**Source passage**
This site uses Linq-to-SQL I believe, and it's 'fairly' high traffic... I think that the time you save from writing the boiler plate code to access/insert/update simple items is invaluable, but there is always the option to drop down to calling a SPROC if you have something more complex, where you know you can write some screaming fast SQL directly.
I don't think that these things have to be mutually exclusive - use the advantages of both, and if there are sections of your application that start to slow down, then you can optimise as you need to.
ORM is far older than both Java and .NET. The first one I knew about was TopLink for Smalltalk. It's an idea as old as persistent objects.
Every "CRUD on the web" framework like Ruby on Rails, Grails, Django, etc. uses ORM for persistence because they all presume that you are starting with a clean sheet object model: no legacy schema to bother with. You start with the objects to model your problem and generate the persistence from it.
It often works the other way with legacy systems: the schema is long-lived, and you may or may not have objects.
It's astonishing how quickly you can get a prototype up and running with "CRUD on the web" frameworks, but I don't see them being used to develop enterprise apps in large corporations. Maybe that's a Fortune 500 prejudice.
Database admins that I know tell me they don't like the SQL that ORMs generate because it's often inefficient. They all wish for a way to hand-tune it.
I agree with most points already made here.
ORM's are not new in .NET, LLBLGen has been around for a long time, I've been using them for >5 years now in .NET.
I've seen very bad performing code written without ORMs (in-efficient SQL queries, bad indexes, nested database calls - ouch!) and bad code written with ORMs - I'm sure I've contributed to some of the bad code too :)
What I would add is that an ORM is generally a powerful and productivity-enhancing tool that allows you to stop worrying about plumbing db code for most of your application and concentrate on the application itself. When you start trying to write complex code (for example reporting pages or complex UI's) you need to understand what is happening underneath the hood - ignorance can be very costly. But, used properly, they are immensely powerful, and IMO won't have a detrimental effect on your apps performance. I for one wouldn't be happy on a project that didn't use an ORM.
Programming is about writing software for business use. The more we can focus on business logic and presentation and less with technicalities that only matter at certain points in time (when software goes down, when software needs upgrading, etc), the better.

**Data lines**
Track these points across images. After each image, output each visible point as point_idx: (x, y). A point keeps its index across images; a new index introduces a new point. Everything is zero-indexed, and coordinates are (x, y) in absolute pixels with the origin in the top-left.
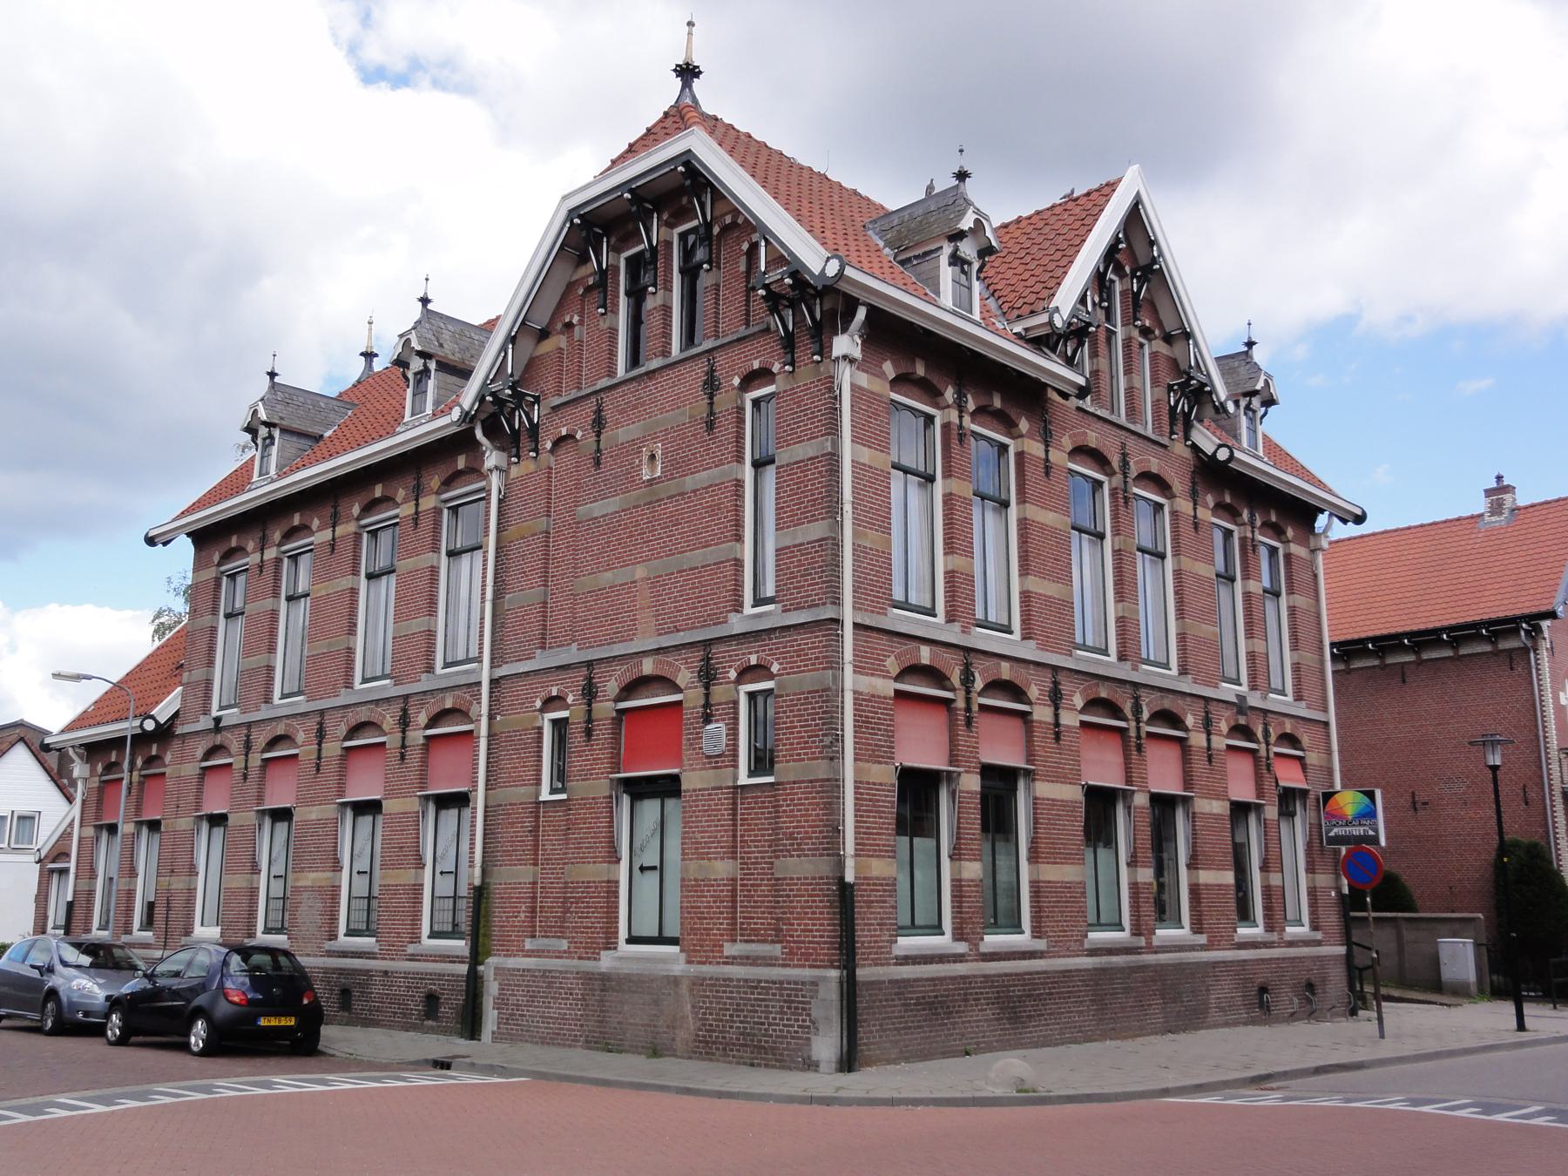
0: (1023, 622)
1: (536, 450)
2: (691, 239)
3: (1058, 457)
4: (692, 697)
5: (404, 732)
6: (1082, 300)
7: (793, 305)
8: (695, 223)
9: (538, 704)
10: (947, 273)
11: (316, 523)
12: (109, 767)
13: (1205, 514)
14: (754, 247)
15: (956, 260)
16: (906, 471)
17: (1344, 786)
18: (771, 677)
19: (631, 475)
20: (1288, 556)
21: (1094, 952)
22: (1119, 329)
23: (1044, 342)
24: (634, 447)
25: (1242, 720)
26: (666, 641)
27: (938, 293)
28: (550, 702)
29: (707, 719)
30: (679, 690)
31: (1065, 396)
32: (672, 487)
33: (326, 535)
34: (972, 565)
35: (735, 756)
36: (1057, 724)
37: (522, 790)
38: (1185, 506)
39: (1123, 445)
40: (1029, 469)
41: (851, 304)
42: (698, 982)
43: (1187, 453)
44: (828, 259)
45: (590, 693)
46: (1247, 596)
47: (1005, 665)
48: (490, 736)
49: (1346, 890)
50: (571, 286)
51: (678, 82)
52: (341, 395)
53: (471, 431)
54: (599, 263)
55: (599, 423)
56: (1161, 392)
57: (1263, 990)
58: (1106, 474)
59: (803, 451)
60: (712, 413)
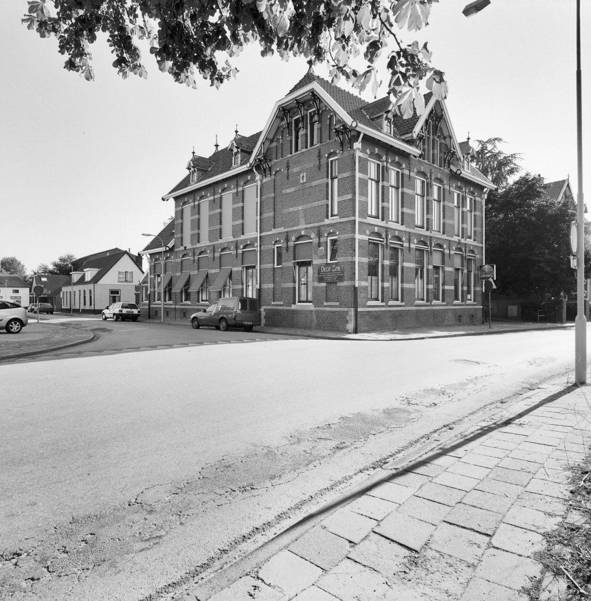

--

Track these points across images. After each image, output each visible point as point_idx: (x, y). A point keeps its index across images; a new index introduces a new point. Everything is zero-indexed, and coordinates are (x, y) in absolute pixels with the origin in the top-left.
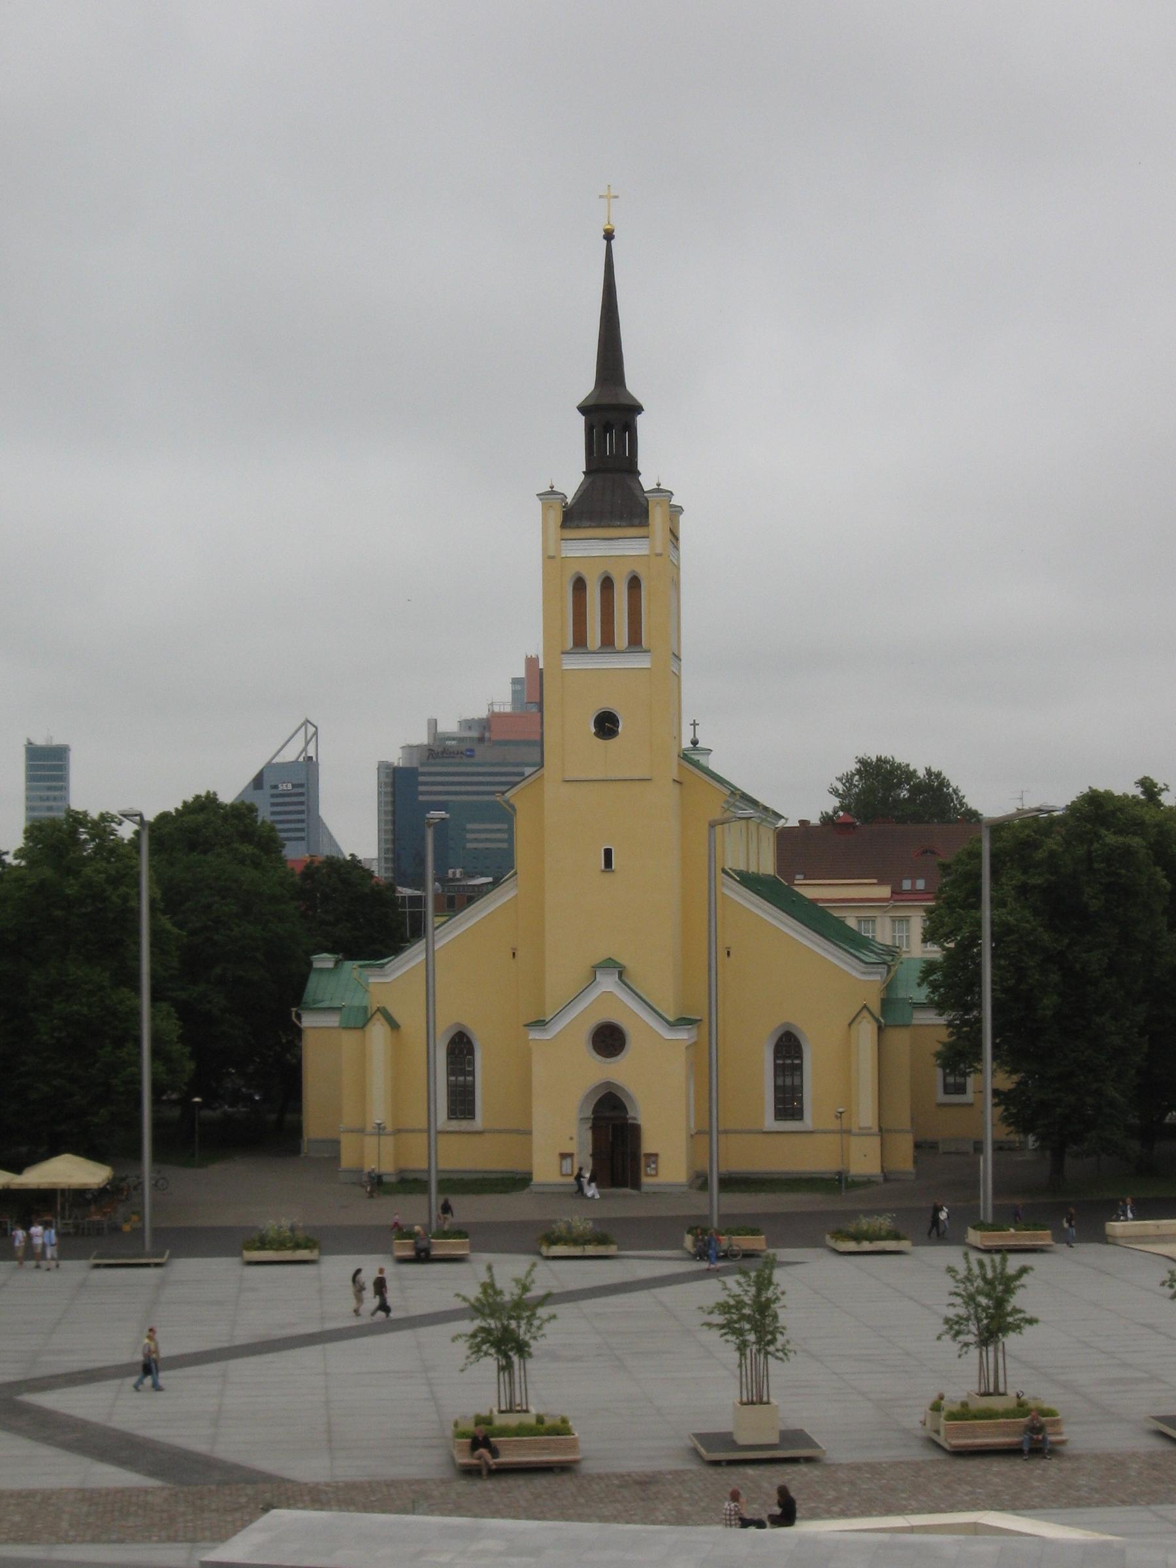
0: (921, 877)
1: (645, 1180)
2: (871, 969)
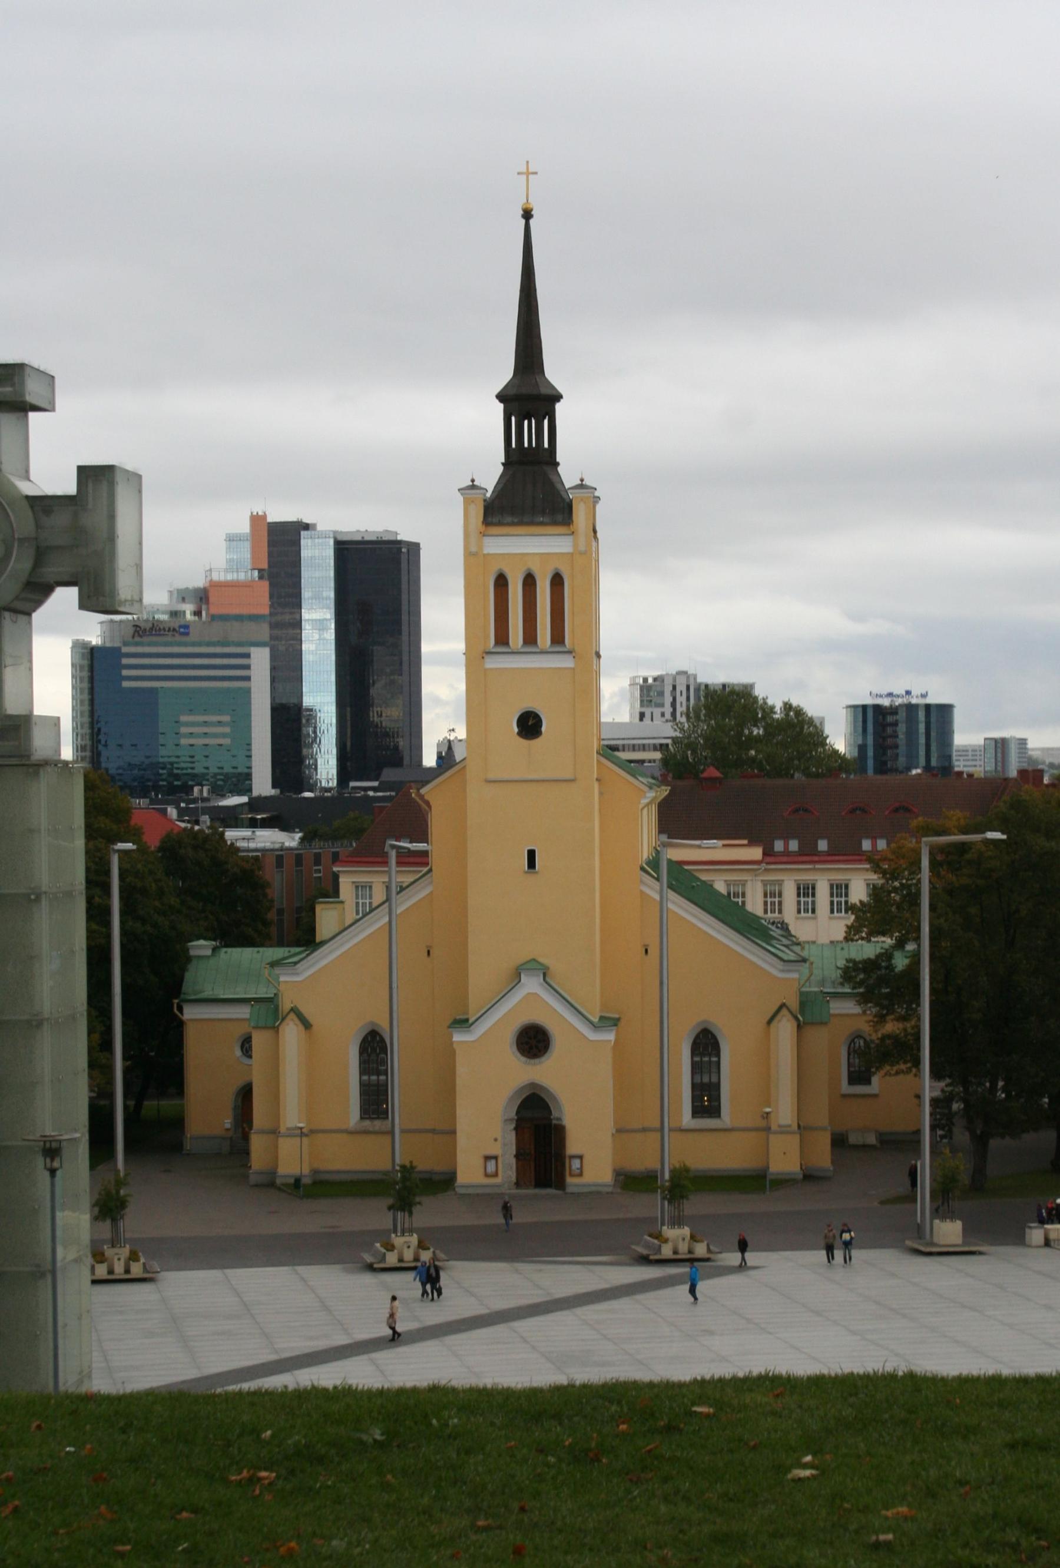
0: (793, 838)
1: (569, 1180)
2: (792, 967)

**What you will do**
[A] From the ORM discussion, return verbatim the part that opens with the words containing "It often works" and closes with "to hand-tune it.".
[B] Supply the next part of the ORM discussion, picking up after its final sentence.

**Written answers**
[A]
It often works the other way with legacy systems: the schema is long-lived, and you may or may not have objects.
It's astonishing how quickly you can get a prototype up and running with "CRUD on the web" frameworks, but I don't see them being used to develop enterprise apps in large corporations. Maybe that's a Fortune 500 prejudice.
Database admins that I know tell me they don't like the SQL that ORMs generate because it's often inefficient. They all wish for a way to hand-tune it.

[B]
Recently I read about talks of scalability from a Reddit founder, from here, and one line of him that caught my attention was this:
"Having to deal with the complexities
of relational databases (relations,
joins, constraints) is a thing of the
past."
From what I have watched, maintaining a complex database schema, when it comes to scalability, becomes a major pain as the site grows (you add a field, you reassign constraints, re-map foreign keys...etc). It was not entirely clear to me as to why is that. They're not using a NOSQL database though, they're in Postgres.
Add to that, here comes ORM, another layer of abstraction. It simplifies code writing, but almost often at a performance penalty. For me, a simple database abstraction library will do, much like lightweight AR libs out there together with database-specific "plain text" queries. I can't show you any benchmark but with the ORMs I have seen, most of them say that "ORM can often be slow".
Richard covers both sides of the coin, so I agree with him.
As for the fields, I really don't quite get the context of the "fields" you are asking about.
As others have said, you can write underperforming ORM code, and you can also write underperforming SQL.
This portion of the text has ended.